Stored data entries

○ ○ ○ ○

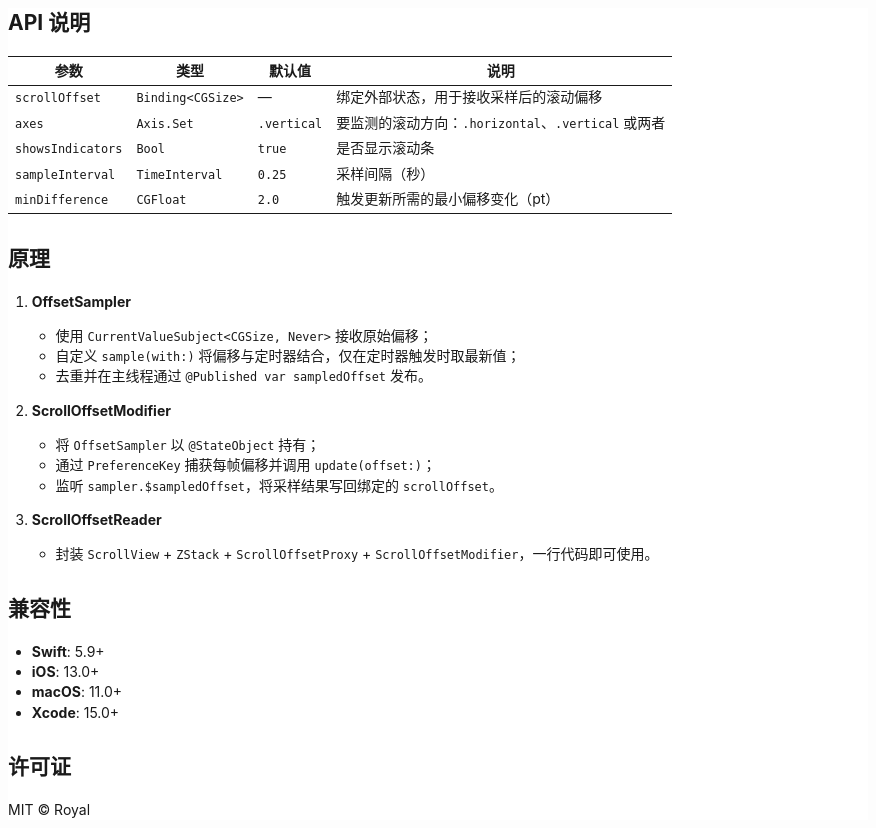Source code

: ## API 说明

| 参数                | 类型                | 默认值         | 说明                                     |
| ----------------- | ----------------- | ----------- | -------------------------------------- |
| `scrollOffset`    | `Binding<CGSize>` | —           | 绑定外部状态，用于接收采样后的滚动偏移                    |
| `axes`            | `Axis.Set`        | `.vertical` | 要监测的滚动方向：`.horizontal`、`.vertical` 或两者 |
| `showsIndicators` | `Bool`            | `true`      | 是否显示滚动条                                |
| `sampleInterval`  | `TimeInterval`    | `0.25`      | 采样间隔（秒）                                |
| `minDifference`   | `CGFloat`         | `2.0`       | 触发更新所需的最小偏移变化（pt）                      |

## 原理

1. **OffsetSampler**

   * 使用 `CurrentValueSubject<CGSize, Never>` 接收原始偏移；
   * 自定义 `sample(with:)` 将偏移与定时器结合，仅在定时器触发时取最新值；
   * 去重并在主线程通过 `@Published var sampledOffset` 发布。

2. **ScrollOffsetModifier**

   * 将 `OffsetSampler` 以 `@StateObject` 持有；
   * 通过 `PreferenceKey` 捕获每帧偏移并调用 `update(offset:)`；
   * 监听 `sampler.$sampledOffset`，将采样结果写回绑定的 `scrollOffset`。

3. **ScrollOffsetReader**

   * 封装 `ScrollView` + `ZStack` + `ScrollOffsetProxy` + `ScrollOffsetModifier`，一行代码即可使用。

## 兼容性

* **Swift**: 5.9+
* **iOS**: 13.0+
* **macOS**: 11.0+
* **Xcode**: 15.0+

## 许可证

MIT © Royal

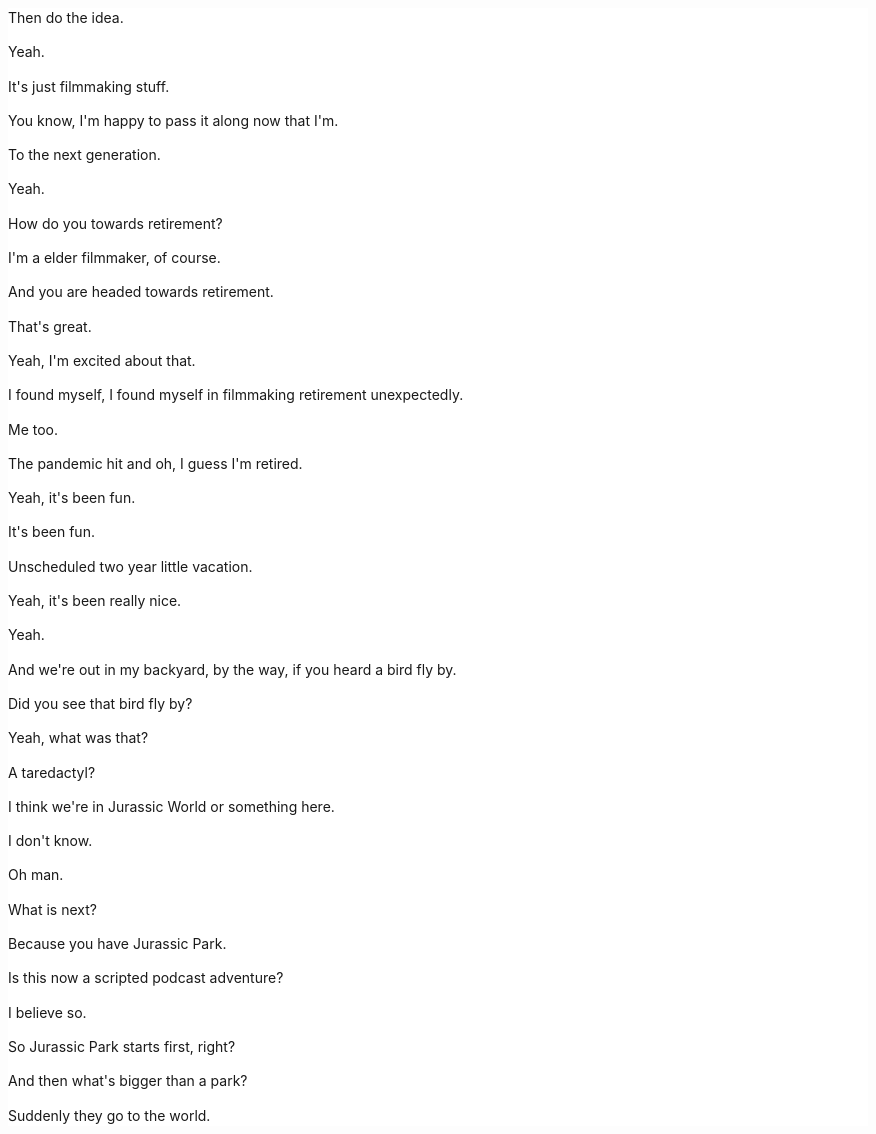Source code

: Then do the idea.

Yeah.

It's just filmmaking stuff.

You know, I'm happy to pass it along now that I'm.

To the next generation.

Yeah.

How do you towards retirement?

I'm a elder filmmaker, of course.

And you are headed towards retirement.

That's great.

Yeah, I'm excited about that.

I found myself, I found myself in filmmaking retirement unexpectedly.

Me too.

The pandemic hit and oh, I guess I'm retired.

Yeah, it's been fun.

It's been fun.

Unscheduled two year little vacation.

Yeah, it's been really nice.

Yeah.

And we're out in my backyard, by the way, if you heard a bird fly by.

Did you see that bird fly by?

Yeah, what was that?

A taredactyl?

I think we're in Jurassic World or something here.

I don't know.

Oh man.

What is next?

Because you have Jurassic Park.

Is this now a scripted podcast adventure?

I believe so.

So Jurassic Park starts first, right?

And then what's bigger than a park?

Suddenly they go to the world.
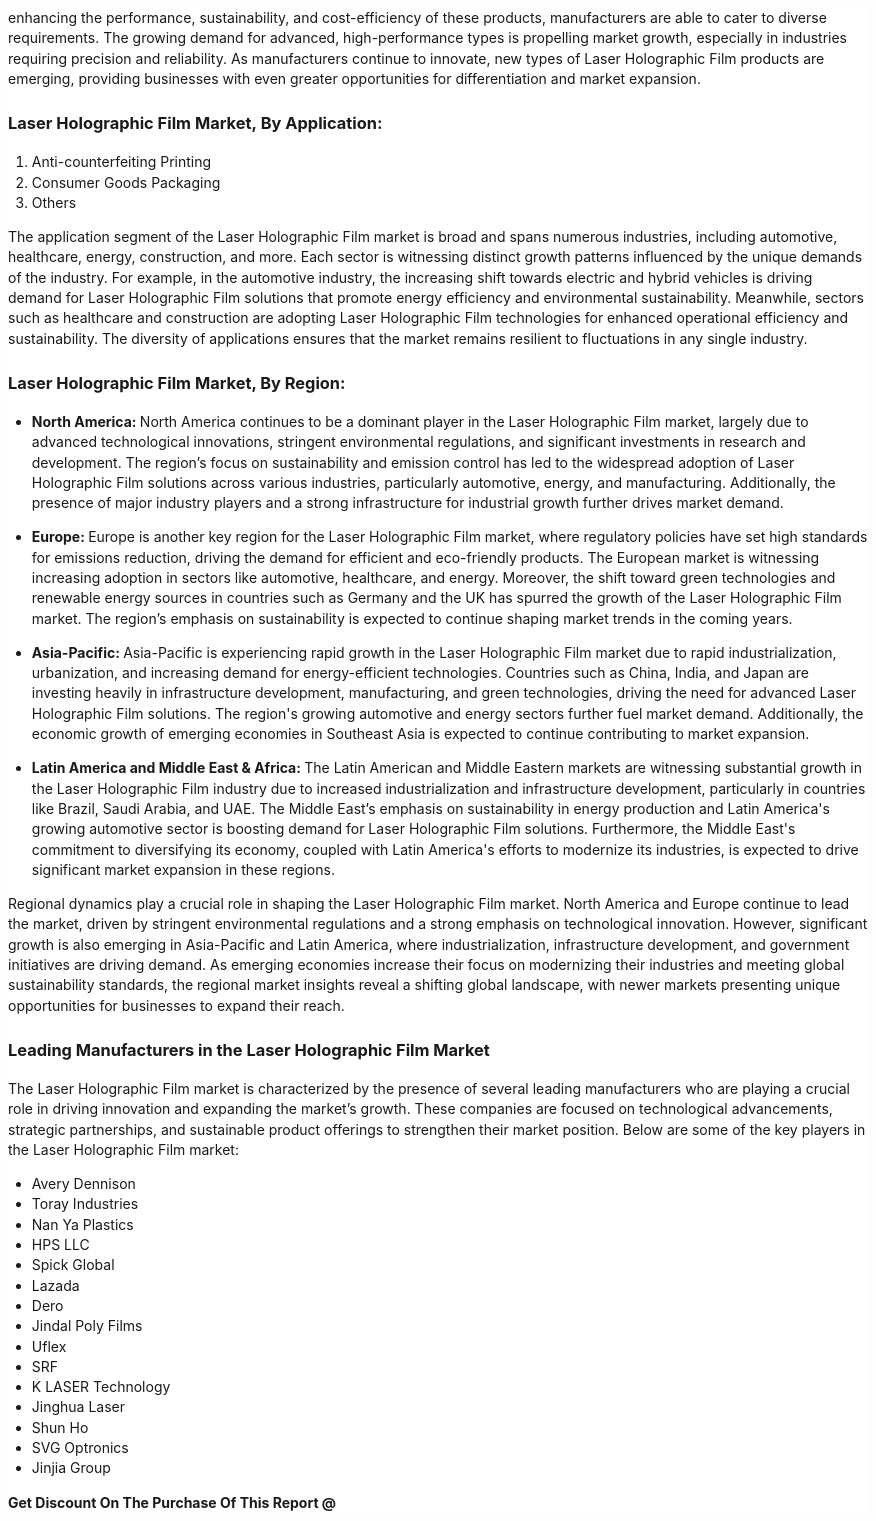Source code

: enhancing the performance, sustainability, and cost-efficiency of these products, manufacturers are able to cater to diverse requirements. The growing demand for advanced, high-performance types is propelling market growth, especially in industries requiring precision and reliability. As manufacturers continue to innovate, new types of Laser Holographic Film products are emerging, providing businesses with even greater opportunities for differentiation and market expansion.</p><h3>Laser Holographic Film Market,&nbsp;By Application:</h3><ol><li>Anti-counterfeiting Printing<li> Consumer Goods Packaging<li> Others</li></ol><p>The application segment of the Laser Holographic Film market is broad and spans numerous industries, including automotive, healthcare, energy, construction, and more. Each sector is witnessing distinct growth patterns influenced by the unique demands of the industry. For example, in the automotive industry, the increasing shift towards electric and hybrid vehicles is driving demand for Laser Holographic Film solutions that promote energy efficiency and environmental sustainability. Meanwhile, sectors such as healthcare and construction are adopting Laser Holographic Film technologies for enhanced operational efficiency and sustainability. The diversity of applications ensures that the market remains resilient to fluctuations in any single industry.</p><h3>Laser Holographic Film Market, By Region:</h3><ul><li><p><strong>North America:&nbsp;</strong>North America continues to be a dominant player in the Laser Holographic Film market, largely due to advanced technological innovations, stringent environmental regulations, and significant investments in research and development. The region&rsquo;s focus on sustainability and emission control has led to the widespread adoption of Laser Holographic Film solutions across various industries, particularly automotive, energy, and manufacturing. Additionally, the presence of major industry players and a strong infrastructure for industrial growth further drives market demand.</p></li><li><p><strong><strong>Europe:&nbsp;</strong></strong>Europe is another key region for the Laser Holographic Film market, where regulatory policies have set high standards for emissions reduction, driving the demand for efficient and eco-friendly products. The European market is witnessing increasing adoption in sectors like automotive, healthcare, and energy. Moreover, the shift toward green technologies and renewable energy sources in countries such as Germany and the UK has spurred the growth of the Laser Holographic Film market. The region&rsquo;s emphasis on sustainability is expected to continue shaping market trends in the coming years.</p></li><li><p><strong><strong>Asia-Pacific:&nbsp;</strong></strong>Asia-Pacific is experiencing rapid growth in the Laser Holographic Film market due to rapid industrialization, urbanization, and increasing demand for energy-efficient technologies. Countries such as China, India, and Japan are investing heavily in infrastructure development, manufacturing, and green technologies, driving the need for advanced Laser Holographic Film solutions. The region's growing automotive and energy sectors further fuel market demand. Additionally, the economic growth of emerging economies in Southeast Asia is expected to continue contributing to market expansion.</p></li><li><p><strong><strong>Latin America and Middle East &amp; Africa:&nbsp;</strong></strong>The Latin American and Middle Eastern markets are witnessing substantial growth in the Laser Holographic Film industry due to increased industrialization and infrastructure development, particularly in countries like Brazil, Saudi Arabia, and UAE. The Middle East&rsquo;s emphasis on sustainability in energy production and Latin America's growing automotive sector is boosting demand for Laser Holographic Film solutions. Furthermore, the Middle East's commitment to diversifying its economy, coupled with Latin America's efforts to modernize its industries, is expected to drive significant market expansion in these regions.</p></li></ul><p>Regional dynamics play a crucial role in shaping the Laser Holographic Film market. North America and Europe continue to lead the market, driven by stringent environmental regulations and a strong emphasis on technological innovation. However, significant growth is also emerging in Asia-Pacific and Latin America, where industrialization, infrastructure development, and government initiatives are driving demand. As emerging economies increase their focus on modernizing their industries and meeting global sustainability standards, the regional market insights reveal a shifting global landscape, with newer markets presenting unique opportunities for businesses to expand their reach.</p><h3><strong>Leading Manufacturers in the Laser Holographic Film Market</strong></h3><p>The Laser Holographic Film market is characterized by the presence of several leading manufacturers who are playing a crucial role in driving innovation and expanding the market&rsquo;s growth. These companies are focused on technological advancements, strategic partnerships, and sustainable product offerings to strengthen their market position. Below are some of the key players in the Laser Holographic Film market:</p></div><div class="article-main__content" data-test-id="publishing-text-block"><ul><li><span class="">Avery Dennison<li>Toray Industries<li>Nan Ya Plastics<li>HPS LLC<li>Spick Global<li>Lazada<li>Dero<li>Jindal Poly Films<li>Uflex<li>SRF<li>K LASER Technology<li>Jinghua Laser<li>Shun Ho<li>SVG Optronics<li>Jinjia Group</span></li></ul></div><div class="article-main__content" data-test-id="publishing-text-block"><p><span class="font-[700]"><strong>Get Discount On The Purchase Of This Report @</strong>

○ ○ ○ ○

Exercise requirements
Please reproduce the source text of all three items above exactly, character for character. Leave the pictures out of your answer.

Answer to this exercise
Source code

: ## API 说明

| 参数                | 类型                | 默认值         | 说明                                     |
| ----------------- | ----------------- | ----------- | -------------------------------------- |
| `scrollOffset`    | `Binding<CGSize>` | —           | 绑定外部状态，用于接收采样后的滚动偏移                    |
| `axes`            | `Axis.Set`        | `.vertical` | 要监测的滚动方向：`.horizontal`、`.vertical` 或两者 |
| `showsIndicators` | `Bool`            | `true`      | 是否显示滚动条                                |
| `sampleInterval`  | `TimeInterval`    | `0.25`      | 采样间隔（秒）                                |
| `minDifference`   | `CGFloat`         | `2.0`       | 触发更新所需的最小偏移变化（pt）                      |

## 原理

1. **OffsetSampler**

   * 使用 `CurrentValueSubject<CGSize, Never>` 接收原始偏移；
   * 自定义 `sample(with:)` 将偏移与定时器结合，仅在定时器触发时取最新值；
   * 去重并在主线程通过 `@Published var sampledOffset` 发布。

2. **ScrollOffsetModifier**

   * 将 `OffsetSampler` 以 `@StateObject` 持有；
   * 通过 `PreferenceKey` 捕获每帧偏移并调用 `update(offset:)`；
   * 监听 `sampler.$sampledOffset`，将采样结果写回绑定的 `scrollOffset`。

3. **ScrollOffsetReader**

   * 封装 `ScrollView` + `ZStack` + `ScrollOffsetProxy` + `ScrollOffsetModifier`，一行代码即可使用。

## 兼容性

* **Swift**: 5.9+
* **iOS**: 13.0+
* **macOS**: 11.0+
* **Xcode**: 15.0+

## 许可证

MIT © Royal

Source code

: Then do the idea.

Yeah.

It's just filmmaking stuff.

You know, I'm happy to pass it along now that I'm.

To the next generation.

Yeah.

How do you towards retirement?

I'm a elder filmmaker, of course.

And you are headed towards retirement.

That's great.

Yeah, I'm excited about that.

I found myself, I found myself in filmmaking retirement unexpectedly.

Me too.

The pandemic hit and oh, I guess I'm retired.

Yeah, it's been fun.

It's been fun.

Unscheduled two year little vacation.

Yeah, it's been really nice.

Yeah.

And we're out in my backyard, by the way, if you heard a bird fly by.

Did you see that bird fly by?

Yeah, what was that?

A taredactyl?

I think we're in Jurassic World or something here.

I don't know.

Oh man.

What is next?

Because you have Jurassic Park.

Is this now a scripted podcast adventure?

I believe so.

So Jurassic Park starts first, right?

And then what's bigger than a park?

Suddenly they go to the world.
Source code

: enhancing the performance, sustainability, and cost-efficiency of these products, manufacturers are able to cater to diverse requirements. The growing demand for advanced, high-performance types is propelling market growth, especially in industries requiring precision and reliability. As manufacturers continue to innovate, new types of Laser Holographic Film products are emerging, providing businesses with even greater opportunities for differentiation and market expansion.</p><h3>Laser Holographic Film Market,&nbsp;By Application:</h3><ol><li>Anti-counterfeiting Printing<li> Consumer Goods Packaging<li> Others</li></ol><p>The application segment of the Laser Holographic Film market is broad and spans numerous industries, including automotive, healthcare, energy, construction, and more. Each sector is witnessing distinct growth patterns influenced by the unique demands of the industry. For example, in the automotive industry, the increasing shift towards electric and hybrid vehicles is driving demand for Laser Holographic Film solutions that promote energy efficiency and environmental sustainability. Meanwhile, sectors such as healthcare and construction are adopting Laser Holographic Film technologies for enhanced operational efficiency and sustainability. The diversity of applications ensures that the market remains resilient to fluctuations in any single industry.</p><h3>Laser Holographic Film Market, By Region:</h3><ul><li><p><strong>North America:&nbsp;</strong>North America continues to be a dominant player in the Laser Holographic Film market, largely due to advanced technological innovations, stringent environmental regulations, and significant investments in research and development. The region&rsquo;s focus on sustainability and emission control has led to the widespread adoption of Laser Holographic Film solutions across various industries, particularly automotive, energy, and manufacturing. Additionally, the presence of major industry players and a strong infrastructure for industrial growth further drives market demand.</p></li><li><p><strong><strong>Europe:&nbsp;</strong></strong>Europe is another key region for the Laser Holographic Film market, where regulatory policies have set high standards for emissions reduction, driving the demand for efficient and eco-friendly products. The European market is witnessing increasing adoption in sectors like automotive, healthcare, and energy. Moreover, the shift toward green technologies and renewable energy sources in countries such as Germany and the UK has spurred the growth of the Laser Holographic Film market. The region&rsquo;s emphasis on sustainability is expected to continue shaping market trends in the coming years.</p></li><li><p><strong><strong>Asia-Pacific:&nbsp;</strong></strong>Asia-Pacific is experiencing rapid growth in the Laser Holographic Film market due to rapid industrialization, urbanization, and increasing demand for energy-efficient technologies. Countries such as China, India, and Japan are investing heavily in infrastructure development, manufacturing, and green technologies, driving the need for advanced Laser Holographic Film solutions. The region's growing automotive and energy sectors further fuel market demand. Additionally, the economic growth of emerging economies in Southeast Asia is expected to continue contributing to market expansion.</p></li><li><p><strong><strong>Latin America and Middle East &amp; Africa:&nbsp;</strong></strong>The Latin American and Middle Eastern markets are witnessing substantial growth in the Laser Holographic Film industry due to increased industrialization and infrastructure development, particularly in countries like Brazil, Saudi Arabia, and UAE. The Middle East&rsquo;s emphasis on sustainability in energy production and Latin America's growing automotive sector is boosting demand for Laser Holographic Film solutions. Furthermore, the Middle East's commitment to diversifying its economy, coupled with Latin America's efforts to modernize its industries, is expected to drive significant market expansion in these regions.</p></li></ul><p>Regional dynamics play a crucial role in shaping the Laser Holographic Film market. North America and Europe continue to lead the market, driven by stringent environmental regulations and a strong emphasis on technological innovation. However, significant growth is also emerging in Asia-Pacific and Latin America, where industrialization, infrastructure development, and government initiatives are driving demand. As emerging economies increase their focus on modernizing their industries and meeting global sustainability standards, the regional market insights reveal a shifting global landscape, with newer markets presenting unique opportunities for businesses to expand their reach.</p><h3><strong>Leading Manufacturers in the Laser Holographic Film Market</strong></h3><p>The Laser Holographic Film market is characterized by the presence of several leading manufacturers who are playing a crucial role in driving innovation and expanding the market&rsquo;s growth. These companies are focused on technological advancements, strategic partnerships, and sustainable product offerings to strengthen their market position. Below are some of the key players in the Laser Holographic Film market:</p></div><div class="article-main__content" data-test-id="publishing-text-block"><ul><li><span class="">Avery Dennison<li>Toray Industries<li>Nan Ya Plastics<li>HPS LLC<li>Spick Global<li>Lazada<li>Dero<li>Jindal Poly Films<li>Uflex<li>SRF<li>K LASER Technology<li>Jinghua Laser<li>Shun Ho<li>SVG Optronics<li>Jinjia Group</span></li></ul></div><div class="article-main__content" data-test-id="publishing-text-block"><p><span class="font-[700]"><strong>Get Discount On The Purchase Of This Report @</strong>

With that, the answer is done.